I doubt it's just the term; it's the society as a whole.  It's rare
that I can go as long as a week without seeing spouse abuse in the
comics of your average newspaper.  Usually it's in something like
Blondie (Mrs. Dithers frequently and rather viciously beats up
Mr. Dithers) or Snuffy Smith.  For some reason, a teenager coming to
terms with being gay (For Better or for Worse) is highly controversial
and will elicit angry letters and cause the cartoon to be relegated to
the questionable comic pages along with Doonesbury, but a woman
chasing her husband around with a frying pan or a rolling pin is
light, amusing and unobjectionable.  These are the values of our
society.

In any case, the whole OJ thing is interesting mainly because of
public reaction to events before any of this murder thing came to
light.  OJ was a convicted spouse-beater before any of this happened.

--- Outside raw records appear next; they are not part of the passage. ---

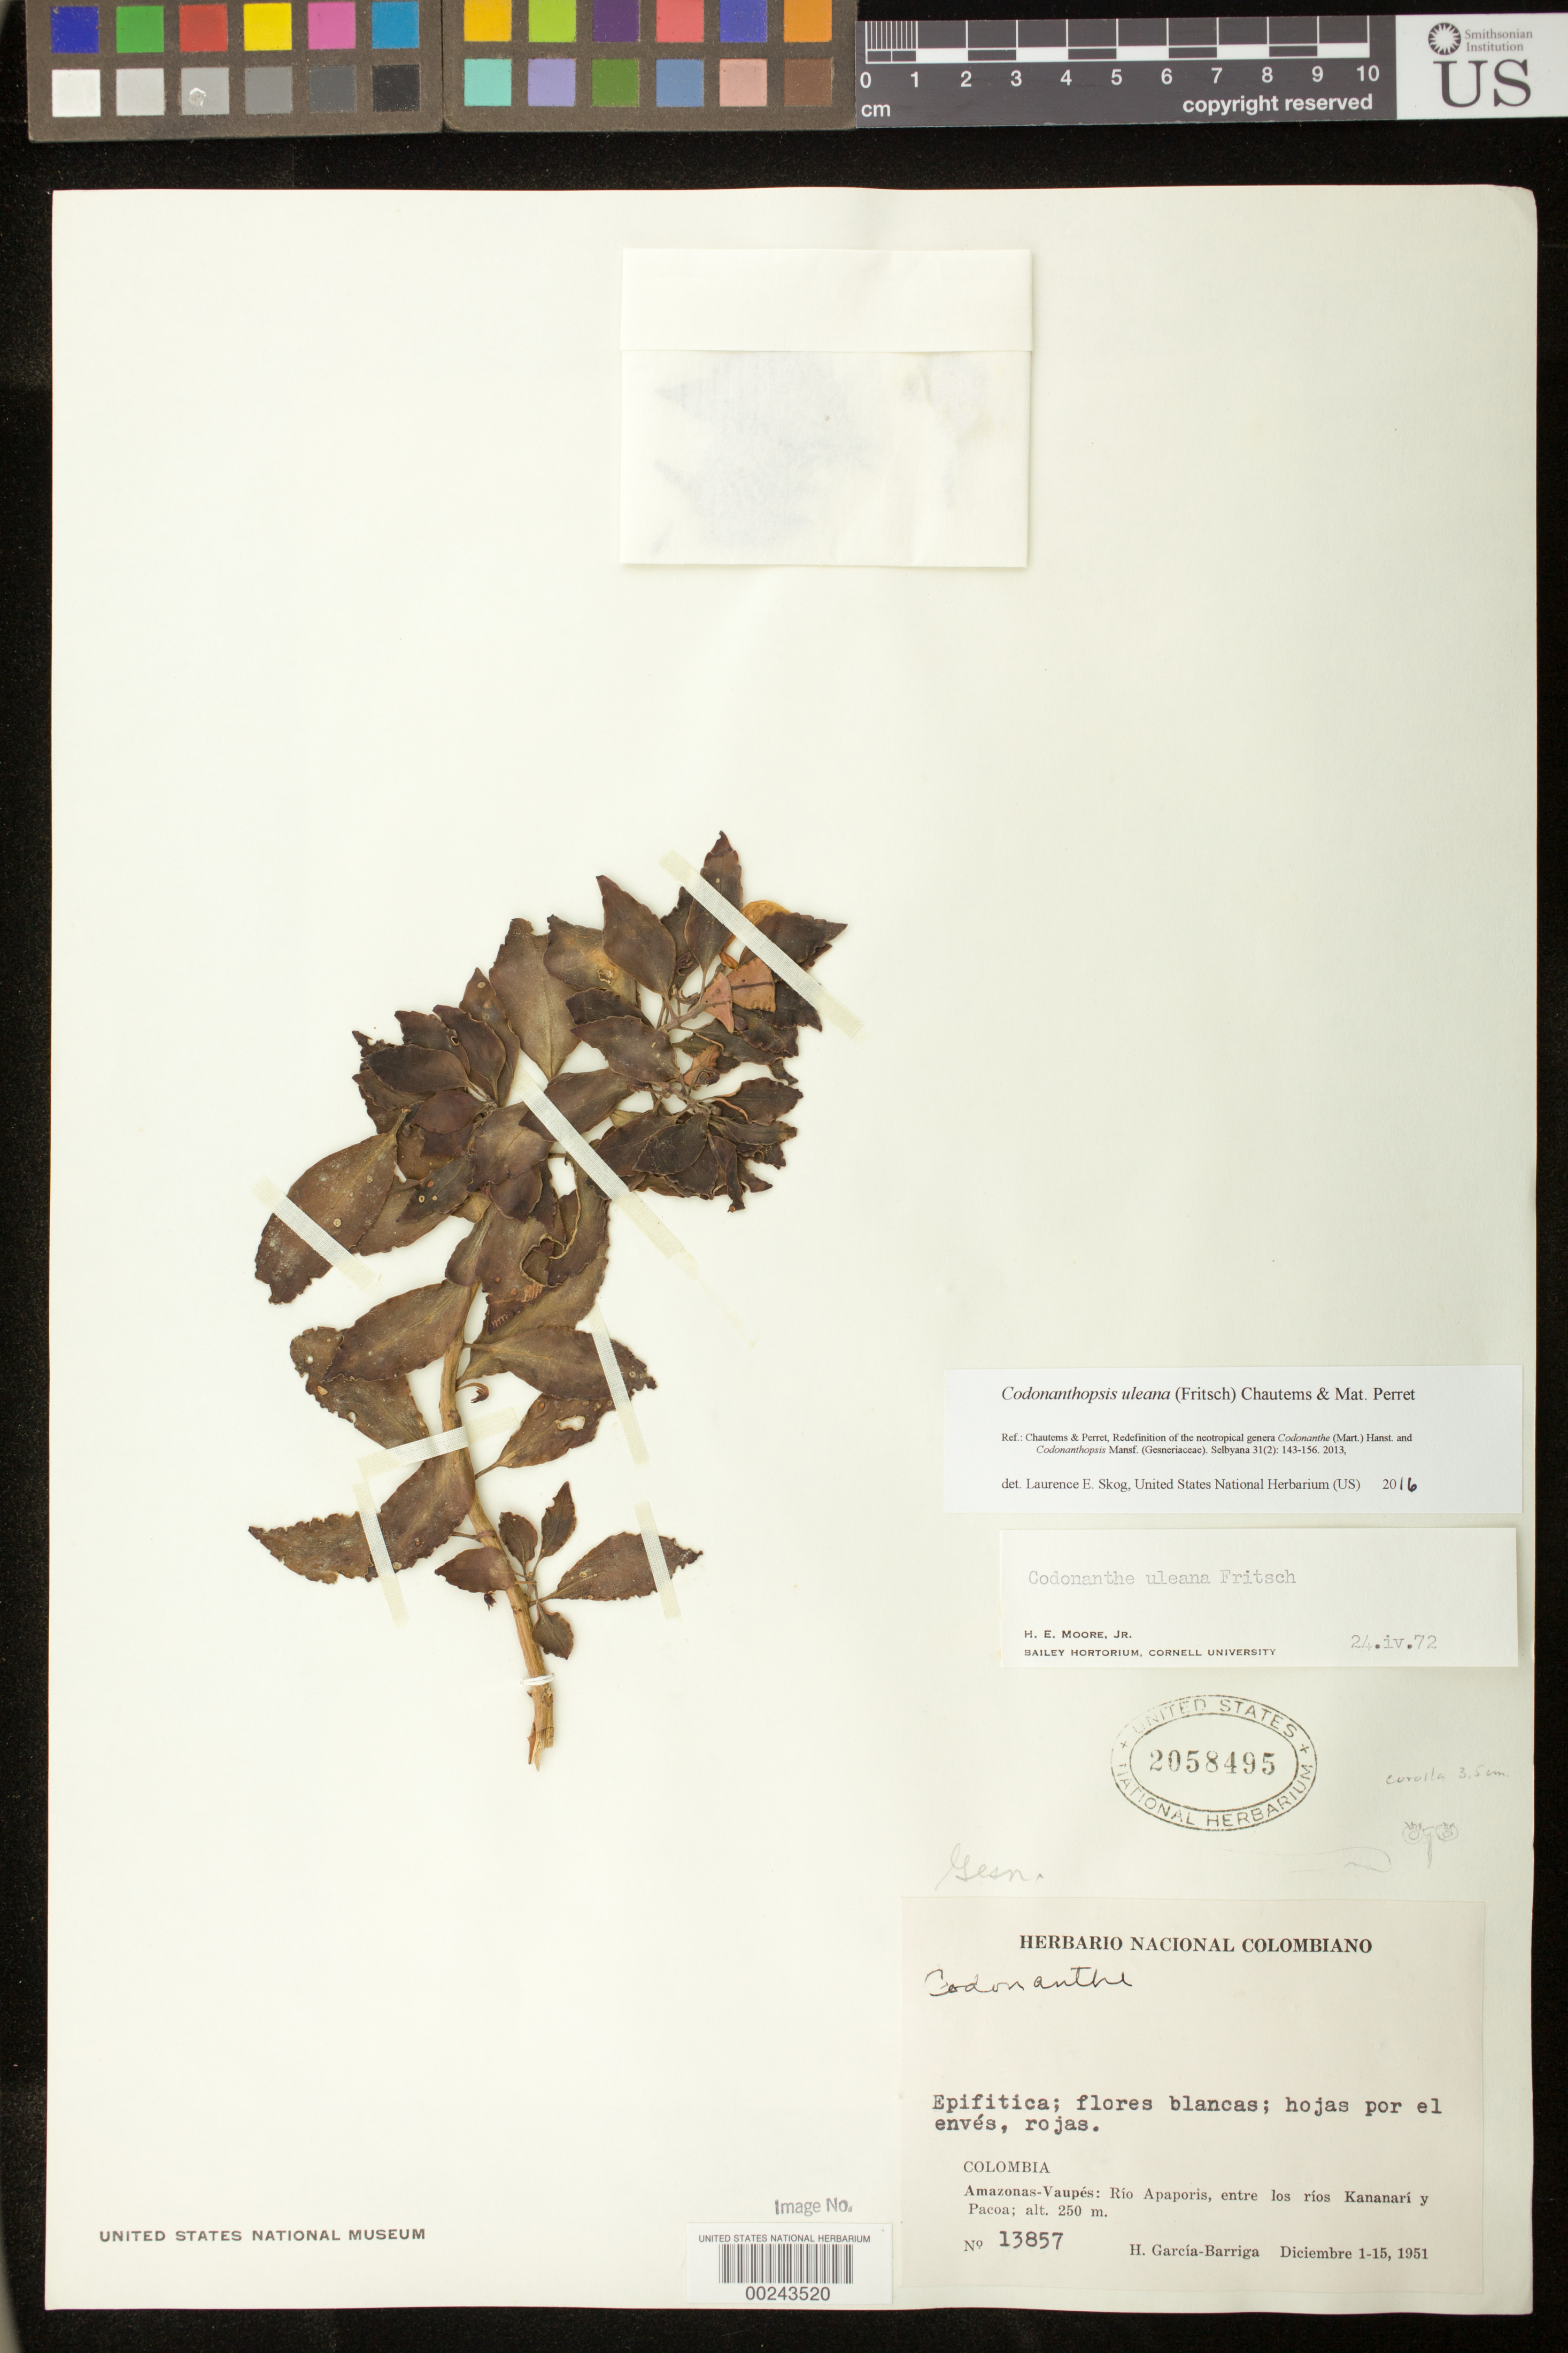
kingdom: Plantae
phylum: Tracheophyta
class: Magnoliopsida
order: Lamiales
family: Gesneriaceae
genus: Codonanthopsis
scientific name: Codonanthopsis uleana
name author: (Fritsch) Chautems & Mat.Perret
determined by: Skog, Laurence E.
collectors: H. García Barriga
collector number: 13857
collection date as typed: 1-15 Dec 1951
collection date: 1951-12-01/1951-12-15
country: Colombia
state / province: Amazônas / Vaupés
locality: Rio Apaporis, between rios Kananari and Pacoa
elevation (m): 250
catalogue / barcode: US 2058495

Was he shunned by anyone?  Did Hertz drop him?  Was he still used as a
sports commentator?  Did he still appear in movies?  In brief, did
anybody really seem to care one way or the other?
arwen
response 24 of 32: Mark Unseen   Jul 27 18:50 UTC 1994

Did it make big news?  I was completely unaware of it at the time....and
I read the papers, watch (too much) TV.  Thanks for the insight on the
comics....I read without thinking on that page.